JP Morgan CEO Jamie Dimon has urged governments to seize private property in order to build renewable energy infrastructure, arguing that allowing the market to evolve organically will leave humanity with few options in the face of accelerating climate change.
Warning that “the window for action to avert the costliest impacts of global climate change is closing,” the bank executive called for “permitting reforms” in his annual letter to shareholders on Tuesday, arguing “we simply are not getting the adequate investments fast enough for grid, solar, wind, and pipeline initiatives.”
“Massive global investment in clean energy technologies must be done and must continue to grow year-over-year,” he wrote, insisting “governments, businesses, and non-governmental organizations need to align across a series of practical policy changes” – specifically invoking the use of eminent domain in order to expedite the “adequate investments” in renewable energy.
Eminent domain is the legal process by which the government confiscates private property for public use. More recently (and controversially), however, governments have seized private land under eminent domain for use that primarily (or solely) benefits private corporations, leading some states and municipalities to introduce legislation to protect property owners against what they view as eminent domain abuse.
The Iowa House of Representatives passed a bill last month restricting the use of eminent domain by carbon pipeline companies.

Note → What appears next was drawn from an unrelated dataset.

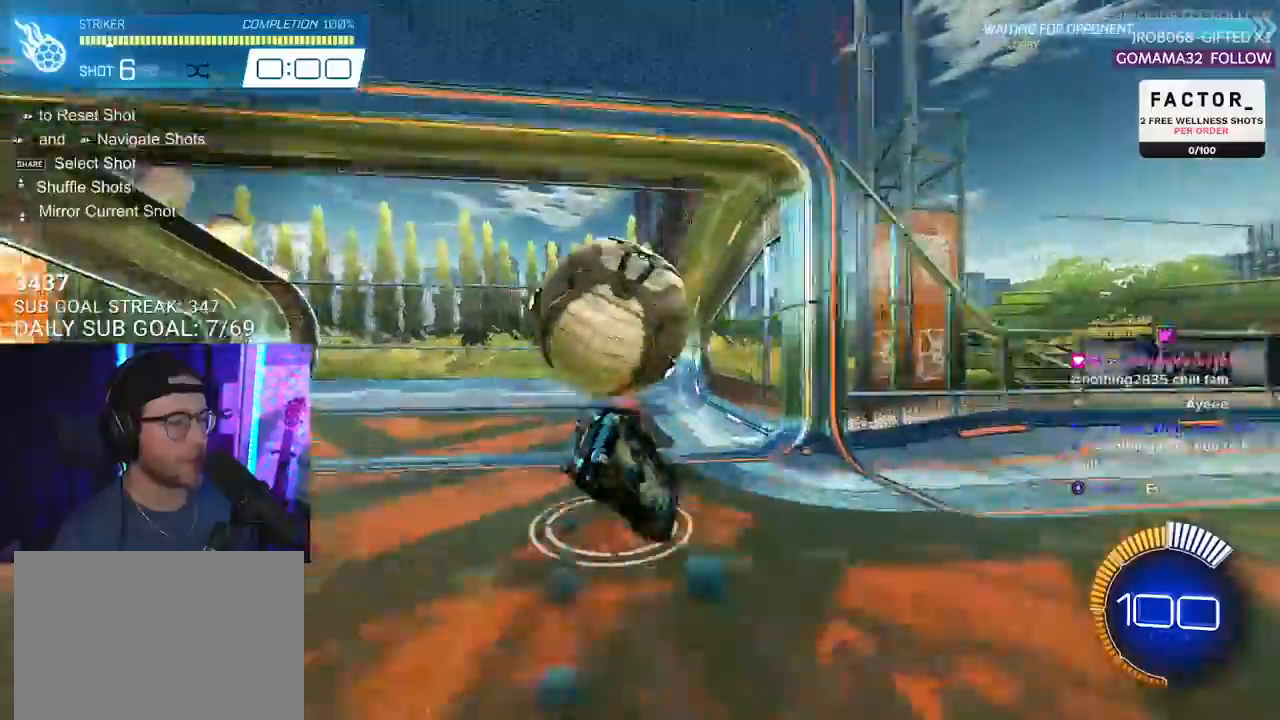
{"buttons": ["L2", "R2"], "left_stick": "left", "right_stick": "center", "events": [[33, "L2", "down"], [83, "left_stick", "left"], [267, "SQUARE", "up"], [433, "R1", "up"]]}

Pipeline projects will be required to obtain consent from the owners of 90% of their route before they can wield state power against the holdouts if it becomes law.
While President Joe Biden committed the US to a 50-52% reduction from 2005 levels in greenhouse gases by 2030, Congress remains far from united on the issue of anthropogenic climate change or the importance of reaching net zero emissions.

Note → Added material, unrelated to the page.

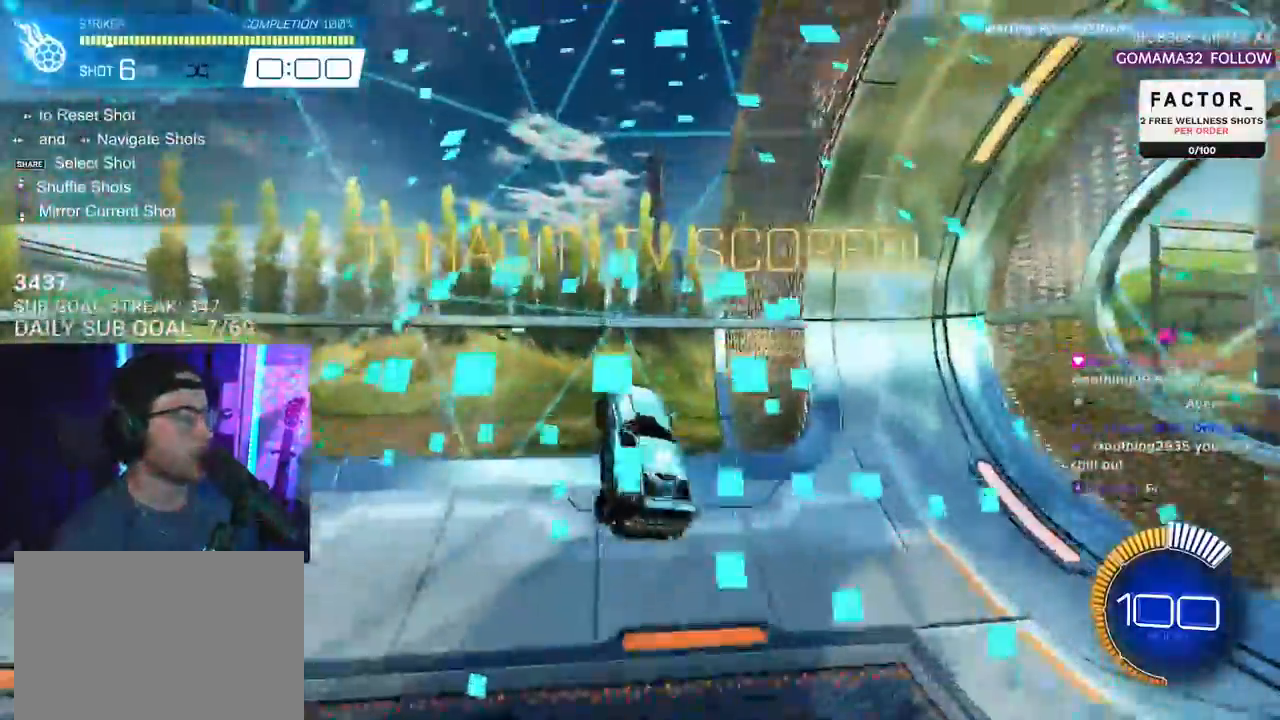
{"buttons": ["R1", "R2"], "left_stick": "up-right", "right_stick": "center", "events": [[183, "left_stick", "center"], [383, "left_stick", "up-right"]]}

Later in the 43-page letter, Dimon took aim at the entire American political system: “We need to find a way to more rapidly reorganize our government for the new world” to “adopt new technologies and retrain human capital more quickly.” This, he suggested, could be accomplished by adopting a nationwide “industrial policy” along the lines of China’s, subsidizing investments in strategic industries like semiconductors, rare earths, and alternative energy sources. At the same time, Dimon called for reining in regulators, repeatedly complaining that too much red tape would “inhibit our ability to make investments and allow infrastructure to be built.”